= WHAT YOU WILL DO =
Your reply should reproduce each line below exactly and carry none of the pictures.

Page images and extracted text
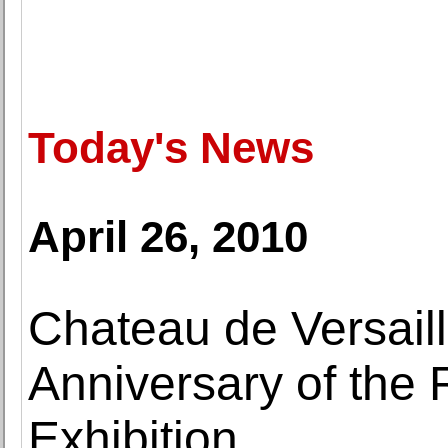
Today's News
April 26, 2010
Chateau de Versail
Anniversary of the 
Exhibition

= SOLVED PROBLEM =
Today's News
April 26, 2010
Chateau de Versail
Anniversary of the 
Exhibition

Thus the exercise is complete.